\[ \renewcommand\vec{\boldsymbol} \def\bigO#1{\mathcal{O}(#1)} \def\Cond#1#2{\left(#1\,\middle|\, #2\right)} \def\mat#1{\boldsymbol{#1}} \def\der{{\mathop{}\!\mathrm{d}}} \def\argmax{\text{arg}\,\text{max}} \def\Prob{\text{P}} \def\Expec{\text{E}} \def\logit{\text{logit}} \def\diag{\text{diag}} \]
Suppose we have \(i = 1,\dots,n\) twin pairs.
For each twin we observe a vector of variables \(\vec x_{ij}\) for \(j = 1,2\).
We have some outcome \(Y_{ij} \in \{0, 1\}\) for \(j = 1,2\).
We suppose that there is an association between \(\vec x_{ij}\) and \(Y_{ij}\). A simple model is:
\[\logit(\Prob(Y_{ij} = 1)) = \vec\beta^\top\vec x_{ij}\]

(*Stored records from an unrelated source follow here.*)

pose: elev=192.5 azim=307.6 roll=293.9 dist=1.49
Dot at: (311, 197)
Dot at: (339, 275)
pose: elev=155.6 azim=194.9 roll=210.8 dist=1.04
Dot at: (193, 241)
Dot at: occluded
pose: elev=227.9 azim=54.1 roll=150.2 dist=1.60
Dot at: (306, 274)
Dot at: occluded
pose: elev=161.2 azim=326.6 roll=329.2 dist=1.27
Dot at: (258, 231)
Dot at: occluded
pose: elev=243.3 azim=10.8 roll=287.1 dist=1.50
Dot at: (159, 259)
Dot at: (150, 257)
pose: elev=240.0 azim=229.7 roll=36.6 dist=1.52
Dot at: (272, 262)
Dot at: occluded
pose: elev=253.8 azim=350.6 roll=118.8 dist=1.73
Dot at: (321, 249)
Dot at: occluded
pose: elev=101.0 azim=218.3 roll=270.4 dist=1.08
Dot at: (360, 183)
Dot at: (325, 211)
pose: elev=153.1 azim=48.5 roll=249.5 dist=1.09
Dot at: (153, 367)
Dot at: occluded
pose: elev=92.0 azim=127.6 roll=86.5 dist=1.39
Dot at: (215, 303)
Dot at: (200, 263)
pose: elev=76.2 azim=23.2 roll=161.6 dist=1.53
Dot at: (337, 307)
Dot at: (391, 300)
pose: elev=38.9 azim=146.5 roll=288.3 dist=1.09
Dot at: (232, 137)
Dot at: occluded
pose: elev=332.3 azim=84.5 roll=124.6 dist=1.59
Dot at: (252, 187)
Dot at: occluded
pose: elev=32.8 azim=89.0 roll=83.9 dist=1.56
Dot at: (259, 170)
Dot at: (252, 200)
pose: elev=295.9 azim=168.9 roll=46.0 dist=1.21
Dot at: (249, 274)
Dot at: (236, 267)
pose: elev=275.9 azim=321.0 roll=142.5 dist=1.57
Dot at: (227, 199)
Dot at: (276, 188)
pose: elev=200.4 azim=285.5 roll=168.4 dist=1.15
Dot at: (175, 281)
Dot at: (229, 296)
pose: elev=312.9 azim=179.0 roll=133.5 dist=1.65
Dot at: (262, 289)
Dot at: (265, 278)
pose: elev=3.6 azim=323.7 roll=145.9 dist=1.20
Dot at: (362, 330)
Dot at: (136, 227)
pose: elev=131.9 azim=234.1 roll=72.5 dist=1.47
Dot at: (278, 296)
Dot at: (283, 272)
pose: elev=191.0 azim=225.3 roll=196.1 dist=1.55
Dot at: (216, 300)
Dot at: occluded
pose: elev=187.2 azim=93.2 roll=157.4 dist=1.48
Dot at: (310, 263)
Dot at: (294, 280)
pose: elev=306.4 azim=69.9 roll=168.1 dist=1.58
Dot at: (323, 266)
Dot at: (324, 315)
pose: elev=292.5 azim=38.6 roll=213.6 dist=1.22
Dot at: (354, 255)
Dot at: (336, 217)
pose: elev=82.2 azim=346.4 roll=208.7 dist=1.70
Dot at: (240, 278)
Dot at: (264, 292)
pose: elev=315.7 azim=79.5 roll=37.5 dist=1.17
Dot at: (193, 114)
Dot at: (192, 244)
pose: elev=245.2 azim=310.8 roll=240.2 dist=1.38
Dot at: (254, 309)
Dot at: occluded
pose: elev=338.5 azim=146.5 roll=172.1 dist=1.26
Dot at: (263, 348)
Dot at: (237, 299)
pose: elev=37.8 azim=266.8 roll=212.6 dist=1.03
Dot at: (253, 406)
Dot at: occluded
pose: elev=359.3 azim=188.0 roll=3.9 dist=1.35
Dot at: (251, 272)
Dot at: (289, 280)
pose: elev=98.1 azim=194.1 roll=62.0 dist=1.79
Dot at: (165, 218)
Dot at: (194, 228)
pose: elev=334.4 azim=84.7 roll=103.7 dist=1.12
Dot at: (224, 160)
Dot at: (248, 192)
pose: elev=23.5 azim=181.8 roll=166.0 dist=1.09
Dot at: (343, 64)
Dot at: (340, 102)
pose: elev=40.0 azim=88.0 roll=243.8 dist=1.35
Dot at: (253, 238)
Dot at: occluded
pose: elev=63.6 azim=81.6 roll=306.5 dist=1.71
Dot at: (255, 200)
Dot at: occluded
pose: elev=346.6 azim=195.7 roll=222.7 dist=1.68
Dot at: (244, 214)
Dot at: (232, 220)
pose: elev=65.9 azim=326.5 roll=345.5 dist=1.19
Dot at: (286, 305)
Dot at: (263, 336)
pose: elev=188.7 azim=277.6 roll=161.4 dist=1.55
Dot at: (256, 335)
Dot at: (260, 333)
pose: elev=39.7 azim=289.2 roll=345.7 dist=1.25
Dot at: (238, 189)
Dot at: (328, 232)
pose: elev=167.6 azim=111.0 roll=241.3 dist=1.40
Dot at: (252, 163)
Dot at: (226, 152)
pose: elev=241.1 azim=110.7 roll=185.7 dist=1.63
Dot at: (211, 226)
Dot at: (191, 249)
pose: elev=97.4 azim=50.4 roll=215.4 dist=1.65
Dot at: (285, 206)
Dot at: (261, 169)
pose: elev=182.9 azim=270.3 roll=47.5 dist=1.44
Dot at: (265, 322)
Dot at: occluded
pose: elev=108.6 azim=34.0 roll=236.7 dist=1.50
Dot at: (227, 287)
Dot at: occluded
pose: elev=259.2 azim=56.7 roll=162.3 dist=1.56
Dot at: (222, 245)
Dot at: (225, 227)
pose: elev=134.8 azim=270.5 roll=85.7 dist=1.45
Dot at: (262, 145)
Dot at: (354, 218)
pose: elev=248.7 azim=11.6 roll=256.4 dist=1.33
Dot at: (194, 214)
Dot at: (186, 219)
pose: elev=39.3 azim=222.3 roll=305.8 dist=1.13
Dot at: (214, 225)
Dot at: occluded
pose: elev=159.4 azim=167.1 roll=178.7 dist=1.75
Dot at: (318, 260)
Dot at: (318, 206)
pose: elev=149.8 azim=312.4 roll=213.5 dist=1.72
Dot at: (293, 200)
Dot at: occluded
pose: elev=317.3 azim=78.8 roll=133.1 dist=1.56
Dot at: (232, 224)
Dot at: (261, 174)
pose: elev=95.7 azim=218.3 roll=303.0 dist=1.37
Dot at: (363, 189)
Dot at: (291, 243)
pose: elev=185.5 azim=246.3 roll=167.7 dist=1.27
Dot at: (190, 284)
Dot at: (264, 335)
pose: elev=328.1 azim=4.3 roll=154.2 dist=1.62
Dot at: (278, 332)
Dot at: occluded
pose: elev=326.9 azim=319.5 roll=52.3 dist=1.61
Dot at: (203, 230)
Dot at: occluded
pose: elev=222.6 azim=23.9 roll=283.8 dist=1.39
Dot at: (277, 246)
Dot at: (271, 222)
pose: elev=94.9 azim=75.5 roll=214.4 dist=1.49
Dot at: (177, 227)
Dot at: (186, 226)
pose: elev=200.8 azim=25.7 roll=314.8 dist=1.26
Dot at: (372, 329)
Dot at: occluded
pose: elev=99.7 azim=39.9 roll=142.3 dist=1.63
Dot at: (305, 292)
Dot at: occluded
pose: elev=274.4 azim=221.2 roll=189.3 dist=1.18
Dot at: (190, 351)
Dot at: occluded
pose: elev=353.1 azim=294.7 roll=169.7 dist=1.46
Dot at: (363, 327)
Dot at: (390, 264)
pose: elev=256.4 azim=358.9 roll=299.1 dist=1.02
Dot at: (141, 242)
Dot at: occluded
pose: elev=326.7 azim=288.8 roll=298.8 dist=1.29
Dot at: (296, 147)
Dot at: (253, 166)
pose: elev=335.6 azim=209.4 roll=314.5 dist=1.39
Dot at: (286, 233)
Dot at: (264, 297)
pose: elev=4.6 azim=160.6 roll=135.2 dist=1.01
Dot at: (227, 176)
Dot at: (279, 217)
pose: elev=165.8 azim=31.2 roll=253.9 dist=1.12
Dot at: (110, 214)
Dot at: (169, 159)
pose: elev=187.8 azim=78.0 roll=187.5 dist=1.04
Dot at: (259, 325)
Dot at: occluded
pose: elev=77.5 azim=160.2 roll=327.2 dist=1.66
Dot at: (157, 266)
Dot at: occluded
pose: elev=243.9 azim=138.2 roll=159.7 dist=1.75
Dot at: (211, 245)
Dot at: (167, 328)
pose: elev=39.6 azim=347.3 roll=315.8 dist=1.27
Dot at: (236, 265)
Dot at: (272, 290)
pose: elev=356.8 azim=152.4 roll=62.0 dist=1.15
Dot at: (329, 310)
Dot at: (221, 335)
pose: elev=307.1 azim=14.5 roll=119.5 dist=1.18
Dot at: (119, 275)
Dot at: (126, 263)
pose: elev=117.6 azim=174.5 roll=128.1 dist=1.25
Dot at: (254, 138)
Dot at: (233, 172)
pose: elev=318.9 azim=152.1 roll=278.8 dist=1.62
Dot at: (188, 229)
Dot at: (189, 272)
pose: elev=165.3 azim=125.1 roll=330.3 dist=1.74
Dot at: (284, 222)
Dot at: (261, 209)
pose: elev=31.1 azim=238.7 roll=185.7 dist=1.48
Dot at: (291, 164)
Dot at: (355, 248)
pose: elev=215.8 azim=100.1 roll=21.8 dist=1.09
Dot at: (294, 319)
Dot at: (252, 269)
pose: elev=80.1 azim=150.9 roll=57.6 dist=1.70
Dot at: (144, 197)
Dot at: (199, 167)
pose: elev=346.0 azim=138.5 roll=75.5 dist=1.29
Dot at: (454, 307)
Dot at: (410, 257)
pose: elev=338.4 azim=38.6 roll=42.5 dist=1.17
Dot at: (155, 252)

This model is in the exponential family. That is, the density is:
\[ \begin{align*} f_{ij}(y) &= \exp(y \eta_{ij}(\vec\beta) - b(\eta_{ij}(\vec\beta)) + c(y)) \\ \eta_{ij}(\vec\beta) &= \vec\beta^\top\vec x_{ij} \end{align*} \]
where \(b\) is a log-partition function. This is only the canonical form.
The rest of the talk equally applies for the general exponential family.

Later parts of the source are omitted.